Catwoman: Crime Pays |
by Will Pfeifer, David Lopez (DC Comics, 2008)
Catwoman was, for a while, one of the best little DC books on the shelf. Sure, it wasn't comparing to flagship titles like Superman, Batman and the Justice League, but this femme fatale was putting good stories together with good art for a winning combination that I looked forward to reading each and every month.
The disappointing thing is, there's a lot of good story in this collection. Newly parted from her infant child, Selina is trying to rebuild her life after everything she owns is stolen and her home is destroyed. Watching her find her stride is a hoot as she brawls her way through an assortment of mooks and goons trying to find out the source of her woes.

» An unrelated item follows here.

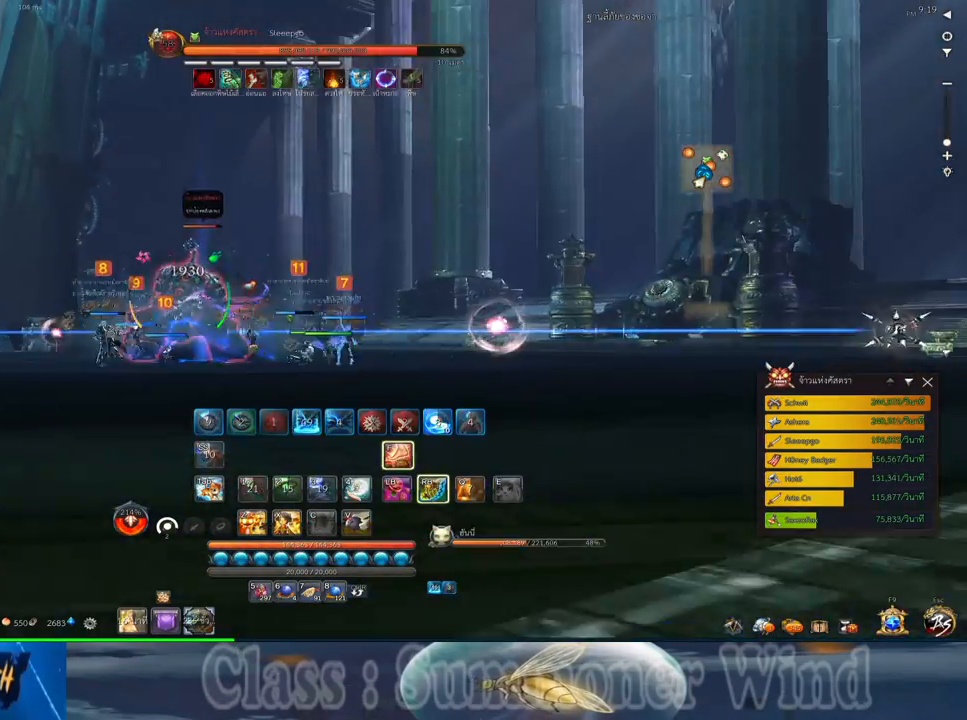
{"keys": ["a", "w"], "mouse": [], "events": [[83, "w", "up"], [283, "mouse_left", "down"], [333, "mouse_left", "up"], [333, "mouse_right", "down"], [367, "mouse_right", "up"], [383, "mouse_left", "down"], [433, "mouse_left", "up"], [433, "mouse_right", "down"], [467, "f", "down"], [467, "mouse_right", "up"], [467, "w", "down"], [500, "f", "up"]]}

The Adam Hughes cover that unsubtly frames Selina Kyle's prodigious cleavage is, well, icing on the cake -- although I do have fond memories of the days when she wasn't necessarily drawn like a Cat-Barbie.

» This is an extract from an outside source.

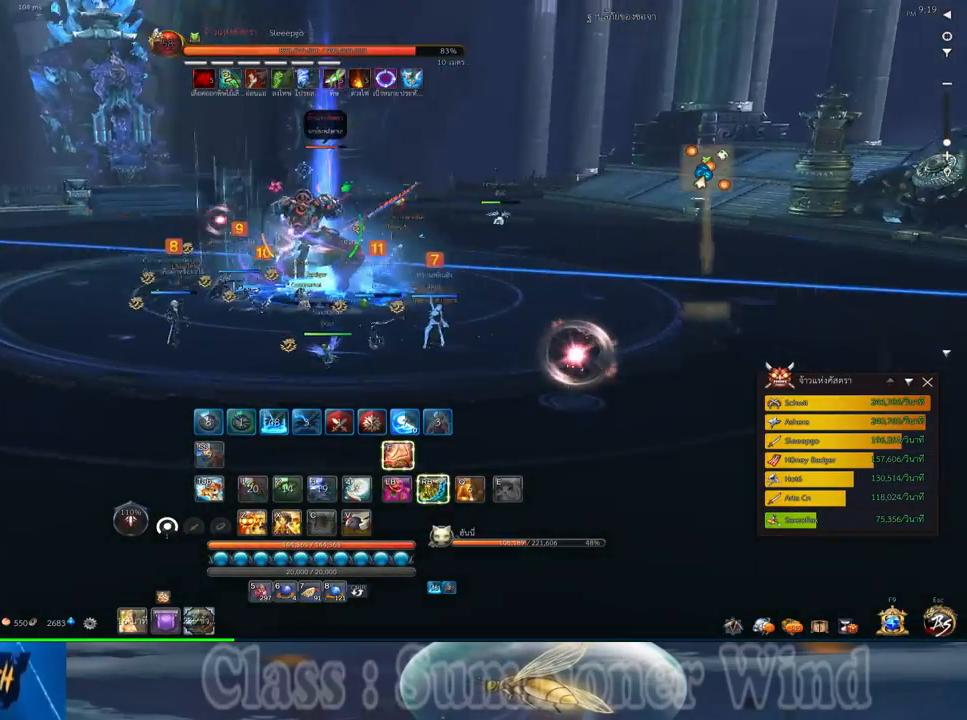
{"keys": ["a", "w"], "mouse": [], "events": [[67, "f", "down"], [100, "f", "up"], [167, "mouse_left", "down"], [217, "mouse_left", "up"], [217, "mouse_right", "down"], [250, "mouse_right", "up"], [283, "mouse_left", "down"], [317, "mouse_left", "up"], [317, "mouse_right", "down"], [350, "f", "down"], [350, "mouse_right", "up"], [383, "f", "up"], [450, "f", "down"], [483, "f", "up"]]}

But much of the story here takes place on a faraway planet in a distant galaxy -- and, well, that's just not where Catwoman belongs. She's a street fighter and a high-rise thief, not a science-fiction heroine. But DC, in one of its recent blunders, decided to send some of its finest villains off to some "prison planet," where Selina gets to mix it up with alien tech, apparent superpowers and an alternate reality where Batman (hero) and Catwoman (crook) are both killers. What were they thinking?
I hope DC takes Catwoman back to her roots -- the street and the penthouse, not outer space -- and continues exploring the character of a villain with a heart of gold. Or is she a hero with a larcenous streak? It's hard to tell. Either way, she's one of the DC's best female solo acts, and she deserves her own title.